The consensus regarding the arrest and charging of former Park Hill Group executive Andrew Caspersen is that the situation is not good for the private equity secondaries business.
While a few sources made the point that one bad actor doesn’t implicate an entire industry, several secondary market sources say it’s especially bad for secondaries. This is because this niche strategy, in an already niche market like private equity, is young and growing.
Secondaries has lost its stigma in recent years. In the past, the feeling was that if you were selling an interest in a fund, it was a mark against the GP. That has changed and now we’re at a point in which most people understand secondary sales are more about portfolio management than popularity.
What the secondaries market didn’t need was a full-blown scandal to leave even a hint of doubt in a potential seller’s mind, especially institutions that answer to politically elected boards like many public pensions.
This gets trickier when considering the business of restructuring older private equity funds — a niche strategy in a niche corner of the already niche PE industry.
The market has held at record or near-record secondaries transaction volume for the past few years and appears to be only growing. Helping drive that volume are so-called GP-led liquidity solutions like restructurings — ways in which firms provide investors in older funds with exit options.
Caspersen’s alleged scheme used a name very similar to the name of a large restructuring process in the market last year: Irving Place Capital Partners III. Park Hill ran the process, in which Coller Capital led an investor group that bought out existing Fund III LPs and kicked in fresh capital for new investments.
To be clear, the charges against Caspersen don’t relate to the actual Irving Place restructuring deal.

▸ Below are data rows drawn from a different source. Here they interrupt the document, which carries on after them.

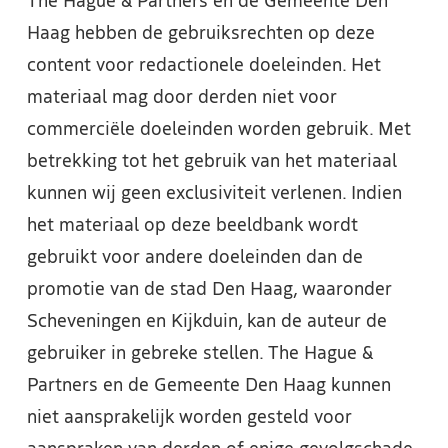
The Hague & Partners en de Gemeente Den
Haag hebben de gebruiksrechten op deze
content voor redactionele doeleinden. Het
materiaal mag door derden niet voor
commerciële doeleinden worden gebruik. Met
betrekking tot het gebruik van het materiaal
kunnen wij geen exclusiviteit verlenen. Indien
het materiaal op deze beeldbank wordt
gebruikt voor andere doeleinden dan de
promotie van de stad Den Haag, waaronder
Scheveningen en Kijkduin, kan de auteur de
gebruiker in gebreke stellen. The Hague &
Partners en de Gemeente Den Haag kunnen
niet aansprakelijk worden gesteld voor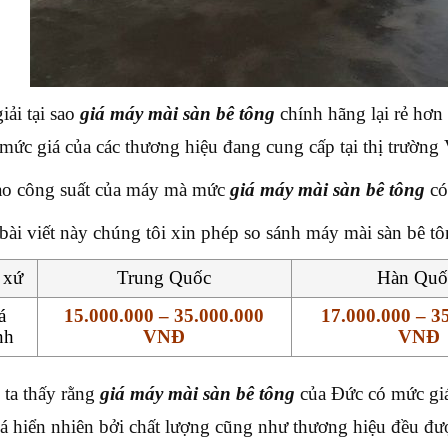
iải tại sao
giá máy mài sàn bê tông
chính hãng lại rẻ hơn
 mức giá của các thương hiệu đang cung cấp tại thị trường 
o công suất của máy mà mức
giá máy mài sàn bê tông
có
bài viết này chúng tôi xin phép so sánh máy mài sàn bê tô
 xứ
Trung Quốc
Hàn Qu
á
15.000.000 – 35.000.000
17.000.000 – 3
nh
VNĐ
VNĐ
ta thấy rằng
giá máy mài sàn bê tông
của Đức có mức gi
á hiển nhiên bởi chất lượng cũng như thương hiệu đều đượ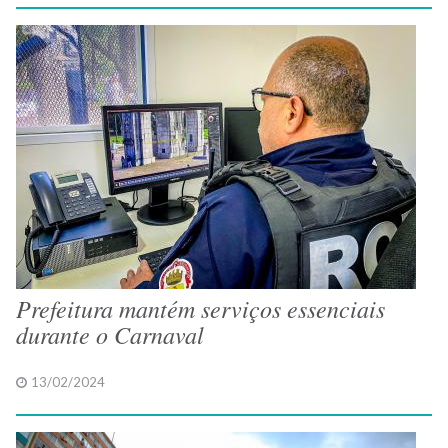
Prefeitura mantém serviços essenciais
durante o Carnaval
13/02/2024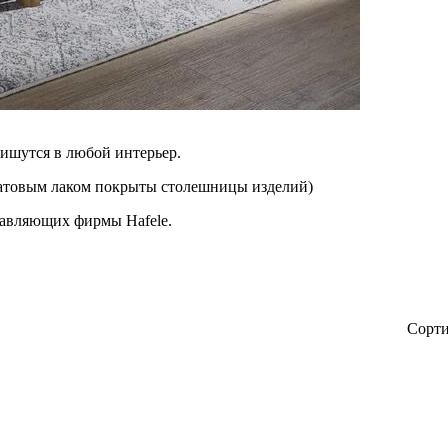
ишутся в любой интерьер.
(матовым лаком покрыты столешницы изделий)
авляющих фирмы Hafele.
Сорти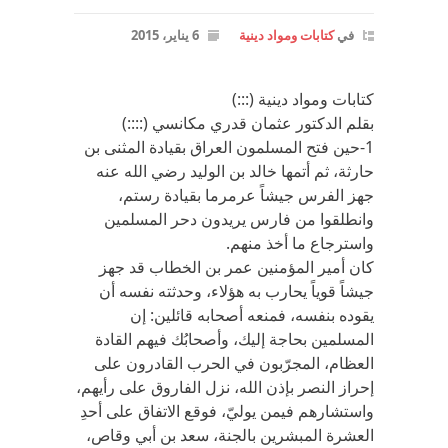
في
كتابات ومواد دينية
6 يناير، 2015
كتابات ومواد دينية (:::)
بقلم الدكتور عثمان قدري مكانسي (::::)
1-حين فتح المسلمون العراق بقيادة المثنى بن
حارثة، ثم أتمها خالد بن الوليد رضي الله عنه
جهز الفرس جيشاً عرمرما بقيادة رستم،
وانطلقوا من فارس يريدون دحر المسلمين
واسترجاع ما أخذ منهم.
كان أمير المؤمنين عمر بن الخطاب قد جهز
جيشاً قوياً يحارب به هؤلاء، وحدثته نفسه أن
يقوده بنفسه، فمنعه أصحابه قائلين: إن
المسلمين بحاجة إليك، وأصحابُك فيهم القادة
العظام، المجرّبون في الحرب القادرون على
إحراز النصر بإذن الله، نزل الفاروق على رأيهم،
واستشارهم فيمن يوليّ، فوقع الاتفاق على أحدِ
العشرة المبشرين بالجنة، سعد بن أبي وقاص،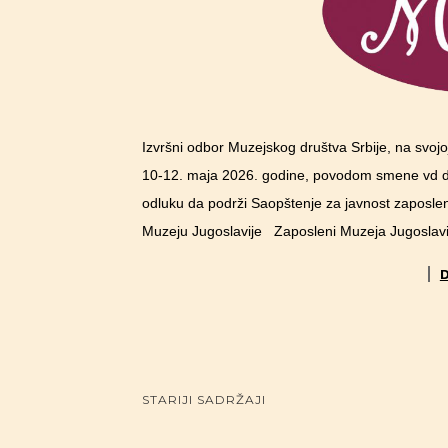
Izvršni odbor Muzejskog društva Srbije, na svojo
10-12. maja 2026. godine, povodom smene vd di
odluku da podrži Saopštenje za javnost zaposl
Muzeju Jugoslavije Zaposleni Muzeja Jugoslavije
POSTS NAVIGATION
STARIJI SADRŽAJI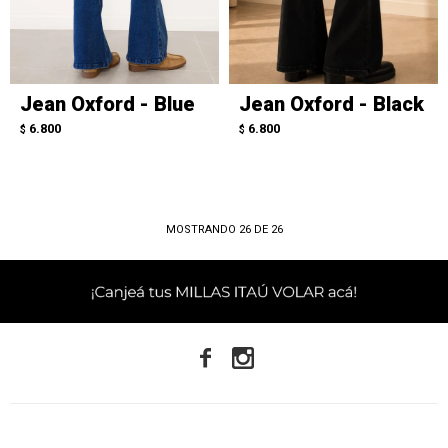
Jean Oxford - Blue
Jean Oxford - Black
6.800
6.800
$
$
MOSTRANDO
26
DE
26

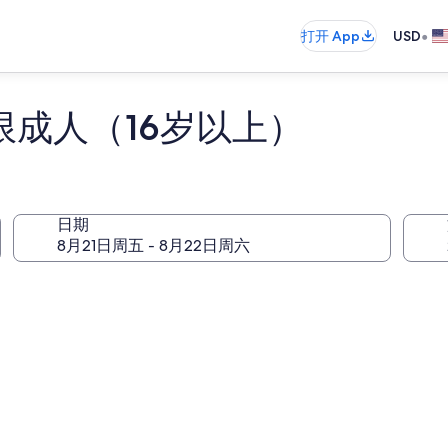
•
打开 App
USD
限成人（16岁以上）
日期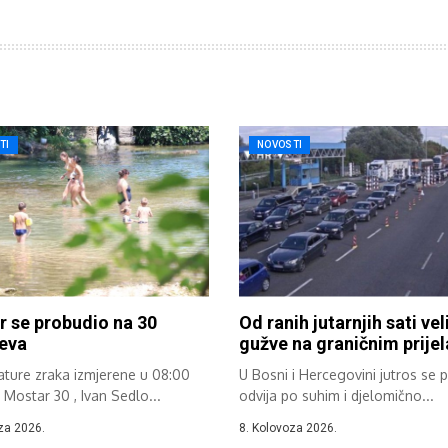
TI
NOVOSTI
 se probudio na 30
Od ranih jutarnjih sati vel
eva
gužve na graničnim prije
ture zraka izmjerene u 08:00
U Bosni i Hercegovini jutros se 
: Mostar 30 , Ivan Sedlo...
odvija po suhim i djelomično...
za 2026.
8. Kolovoza 2026.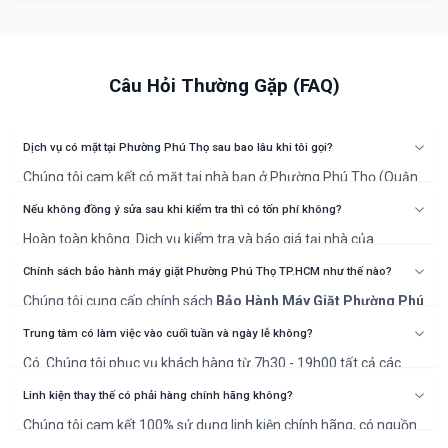
Câu Hỏi Thường Gặp (FAQ)
Dịch vụ có mặt tại Phường Phú Thọ sau bao lâu khi tôi gọi?
Chúng tôi cam kết có mặt tại nhà bạn ở Phường Phú Thọ (Quận
11) trong vòng 30 phút sau khi xác nhận lịch hẹn.
Nếu không đồng ý sửa sau khi kiểm tra thì có tốn phí không?
Hoàn toàn không. Dịch vụ kiểm tra và báo giá tại nhà của
NGUYỄN KIM là miễn phí 100%. Bạn chỉ thanh toán khi đồng ý với
phương án và chi phí sửa chữa.
Chính sách bảo hành máy giặt Phường Phú Thọ TP.HCM như thế nào?
Chúng tôi cung cấp chính sách
Bảo Hành Máy Giặt Phường Phú
Thọ TP.HCM
rõ ràng, từ 6 đến 12 tháng tùy thuộc vào hạng mục
sửa chữa và linh kiện thay thế. Thời gian cụ thể sẽ được ghi rõ
Trung tâm có làm việc vào cuối tuần và ngày lễ không?
trên phiếu bảo hành.
Có. Chúng tôi phục vụ khách hàng từ 7h30 - 19h00 tất cả các
ngày trong tuần, kể cả Thứ 7, Chủ Nhật và các ngày Lễ, Tết để
đáp ứng nhu cầu cấp thiết của bạn.
Linh kiện thay thế có phải hàng chính hãng không?
Chúng tôi cam kết 100% sử dụng linh kiện chính hãng, có nguồn
gốc rõ ràng và bảo hành theo tiêu chuẩn của nhà sản xuất, đảm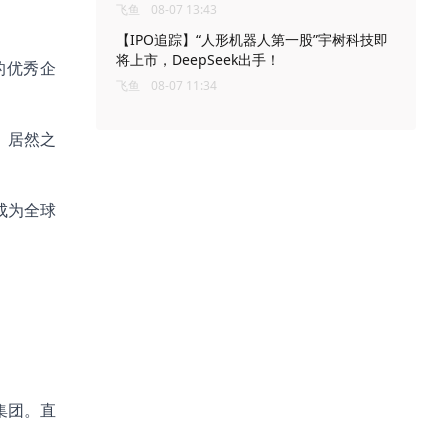
飞鱼
08-07 13:43
【IPO追踪】“人形机器人第一股”宇树科技即
将上市，DeepSeek出手！
的优秀企
飞鱼
08-07 11:34
、居然之
成为全球
集团。直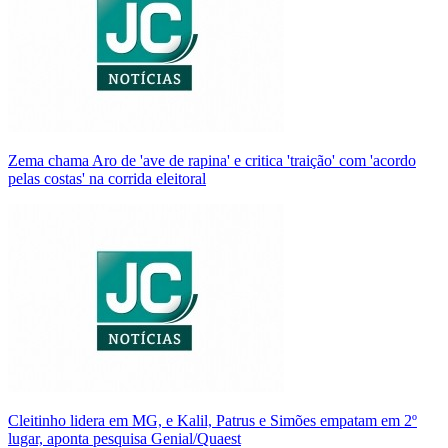
Zema chama Aro de 'ave de rapina' e critica 'traição' com 'acordo
pelas costas' na corrida eleitoral
Cleitinho lidera em MG, e Kalil, Patrus e Simões empatam em 2º
lugar, aponta pesquisa Genial/Quaest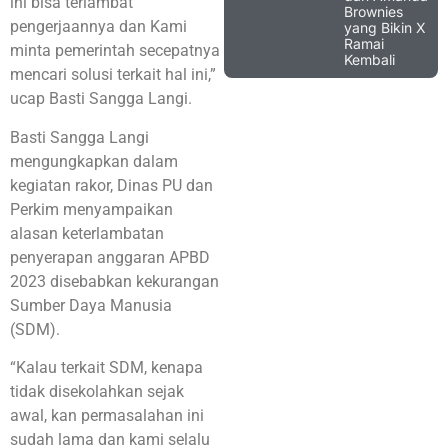
ini bisa terlambat
Brownies
pengerjaannya dan Kami
yang Bikin X
Ramai
minta pemerintah secepatnya
Kembali
mencari solusi terkait hal ini,”
ucap Basti Sangga Langi.
Basti Sangga Langi
mengungkapkan dalam
kegiatan rakor, Dinas PU dan
Perkim menyampaikan
alasan keterlambatan
penyerapan anggaran APBD
2023 disebabkan kekurangan
Sumber Daya Manusia
(SDM).
“Kalau terkait SDM, kenapa
tidak disekolahkan sejak
awal, kan permasalahan ini
sudah lama dan kami selalu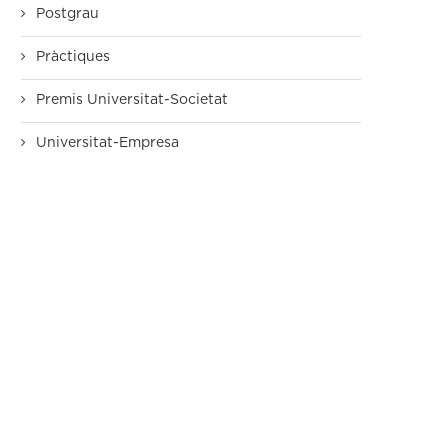
Postgrau
Pràctiques
Premis Universitat-Societat
Universitat-Empresa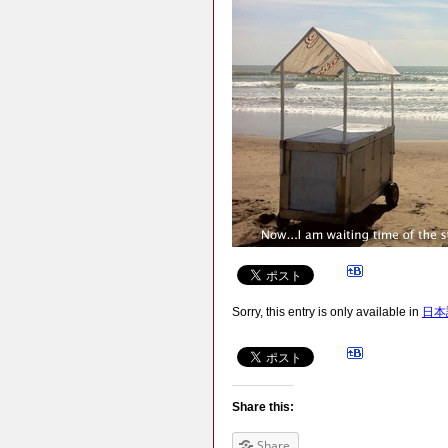
Sorry, this entry is only available in
日本
Share this:
Share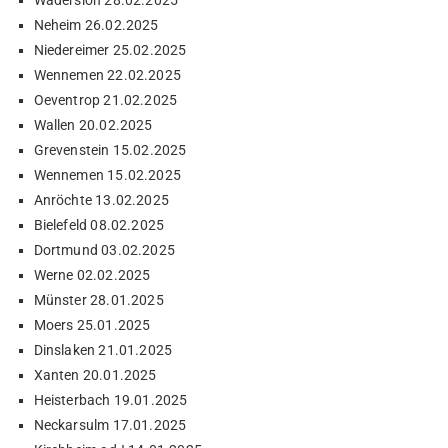
Neheim 26.02.2025
Niedereimer 25.02.2025
Wennemen 22.02.2025
Oeventrop 21.02.2025
Wallen 20.02.2025
Grevenstein 15.02.2025
Wennemen 15.02.2025
Anröchte 13.02.2025
Bielefeld 08.02.2025
Dortmund 03.02.2025
Werne 02.02.2025
Münster 28.01.2025
Moers 25.01.2025
Dinslaken 21.01.2025
Xanten 20.01.2025
Heisterbach 19.01.2025
Neckarsulm 17.01.2025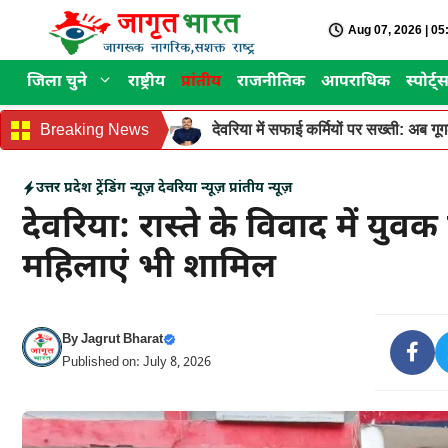
Skip
Aug 07, 2026 | 0
to
content
जिला चुने
राष्ट्रीय
प्रांतीय
राजनीतिक
आपराधिक
स्पोर्ट्
Breaking News
देवरिया में सफाई कर्मियों पर सख्ती: अब ग
उत्तर प्रदेश
ट्रेंडिंग न्यूज़
देवरिया न्यूज़
प्रांतीय न्यूज़
देवरिया: रास्ते के विवाद में युवक
महिलाएं भी शामिल
By
Jagrut Bharat
Published on: July 8, 2026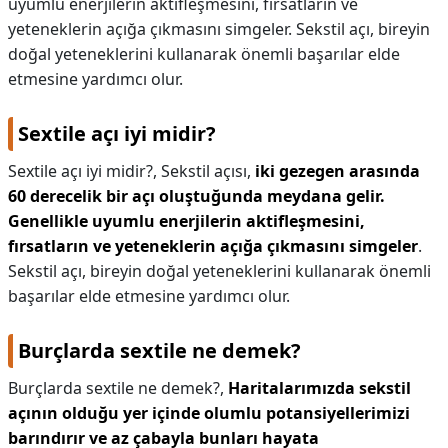
uyumlu enerjilerin aktifleşmesini, fırsatların ve
yeteneklerin açığa çıkmasını simgeler. Sekstil açı, bireyin
KAPLICALAR
doğal yeteneklerini kullanarak önemli başarılar elde
İLETİŞİM
etmesine yardımcı olur.
Sextile açı iyi midir?
Sextile açı iyi midir?,
Sekstil açısı,
iki gezegen arasında
60 derecelik bir açı oluştuğunda meydana gelir.
Genellikle uyumlu enerjilerin aktifleşmesini,
fırsatların ve yeteneklerin açığa çıkmasını simgeler
.
Sekstil açı, bireyin doğal yeteneklerini kullanarak önemli
başarılar elde etmesine yardımcı olur.
Burçlarda sextile ne demek?
Burçlarda sextile ne demek?,
Haritalarımızda sekstil
açının olduğu yer içinde olumlu potansiyellerimizi
barındırır ve az çabayla bunları hayata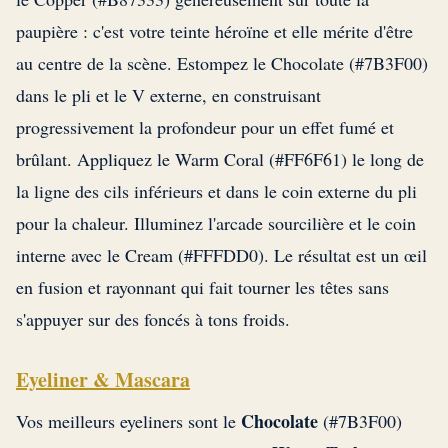
paupière : c'est votre teinte héroïne et elle mérite d'être
au centre de la scène. Estompez le Chocolate (#7B3F00)
dans le pli et le V externe, en construisant
progressivement la profondeur pour un effet fumé et
brûlant. Appliquez le Warm Coral (#FF6F61) le long de
la ligne des cils inférieurs et dans le coin externe du pli
pour la chaleur. Illuminez l'arcade sourcilière et le coin
interne avec le Cream (#FFFDD0). Le résultat est un œil
en fusion et rayonnant qui fait tourner les têtes sans
s'appuyer sur des foncés à tons froids.
Eyeliner & Mascara
Chocolate
Vos meilleurs eyeliners sont le
(#7B3F00)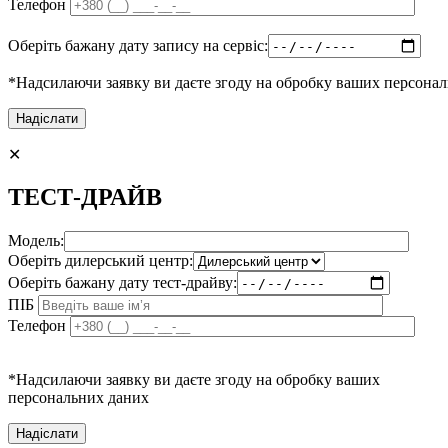
Телефон
Оберіть бажану дату запису на сервіс:
*Надсилаючи заявку ви даєте згоду на обробку ваших персона
✕
ТЕСТ-ДРАЙВ
Модель:
Оберіть дилерський центр:
Оберіть бажану дату тест-драйву:
ПІБ
Телефон
*Надсилаючи заявку ви даєте згоду на обробку ваших
персональних даних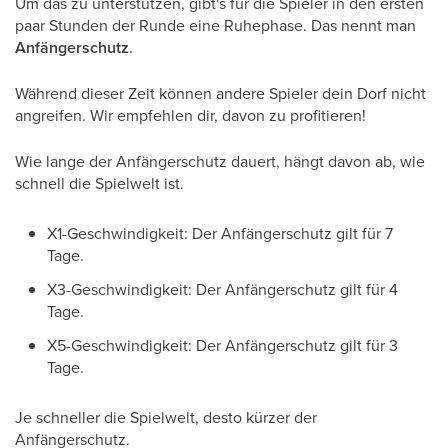
Um das zu unterstützen, gibt's für die Spieler in den ersten
paar Stunden der Runde eine Ruhephase. Das nennt man
Anfängerschutz
.
Während dieser Zeit können andere Spieler dein Dorf nicht
angreifen. Wir empfehlen dir, davon zu profitieren!
Wie lange der Anfängerschutz dauert, hängt davon ab, wie
schnell die Spielwelt ist.
X1-Geschwindigkeit: Der Anfängerschutz gilt für 7
Tage.
X3-Geschwindigkeit: Der Anfängerschutz gilt für 4
Tage.
X5-Geschwindigkeit: Der Anfängerschutz gilt für 3
Tage.
Je schneller die Spielwelt, desto kürzer der
Anfängerschutz.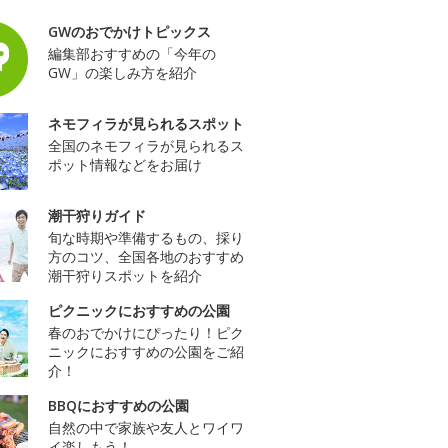
GWのおでかけトピックス
編集部おすすめの「今年の
GW」の楽しみ方を紹介
ネモフィラが見られるスポット
全国のネモフィラが見られるス
ポット情報などをお届け
潮干狩りガイド
旬な時期や準備するもの、採り
方のコツ、全国各地のおすすめ
潮干狩りスポットを紹介
ピクニックにおすすめの公園
春のおでかけにぴったり！ピク
ニックにおすすめの公園をご紹
介！
BBQにおすすめの公園
自然の中で家族や友人とワイワ
イ楽しもう！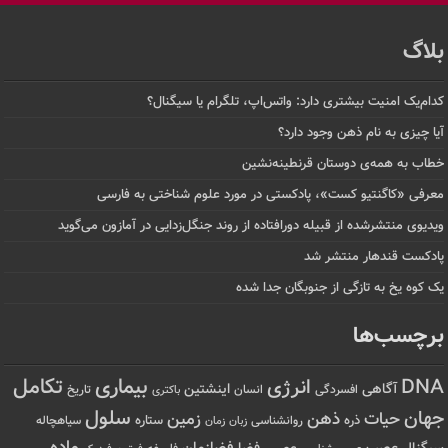
بلاگ
کدام‌یک امنیت بیشتری دارد: واتس‌اپ، تلگرام یا سیگنال؟
آیا چیزی به نام ذهن وجود دارد؟
خطاب به همه‌ی دوستان قرنطینه‌نشین
معرفی «کاگنتیو کست»، پادکستی در مورد علوم شناختی به فارسی
ویدیوی منتشرشده از قبیله دورافتاده‌ از روند جنگل‌زدایی در آمازون می‌گوید
پادکست قندهار منتشر شد
یک کوه یخ به تازگی از جنوبگان جدا شده
برچسب‌ها
تکامل
بیماری
DNA
انرژی
آگاهی
اینشتین
افسردگی
انسان
تاریخ
باکتری
سلول
جهان
حیات
ذهن
زمین
ذره
ستاره
روانشناسی
زمان
سیاهچاله
زبان
ماده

But the two situations are bound up: Every time you read about Caspersen, you see the name Irving Place. You read about secondaries.
Further, restructurings have come under the scrutiny of the Securities and Exchange Commission in recent years. The agency is focused on making sure that existing LPs are not forced into “two bad options,” Igor Rozenblit, co-head of the private-funds unit in the SEC’s Office of Compliance Inspections and Examinations, said at a conference last year.
In February, Rozenblit told the audience at Private Equity International’s CFO and COOs Forum that the SEC was watching so-called zombie funds, aging funds with managers who aren’t likely to raise new money. These are the types of funds ripe for restructuring.
Zombie funds “may be tempted to resort to creative approaches in markets that are less favorable,” Rozenblit said, according to PEI.
Restructurings are a creative market solution to a growing problem: how to fairly end private-equity funds.
It’s been interesting to watch the industry not only come up with a way to deal with aging PE funds, but also to tweak this process to make it as fair as possible to all players. What started out as “the Wild West” a few years ago, one secondary source said, has become increasingly streamlined and, importantly, gives LPs the chance to have their voice as part of the process.
It would be unfortunate if this one situation stunts the growth of this important strategy.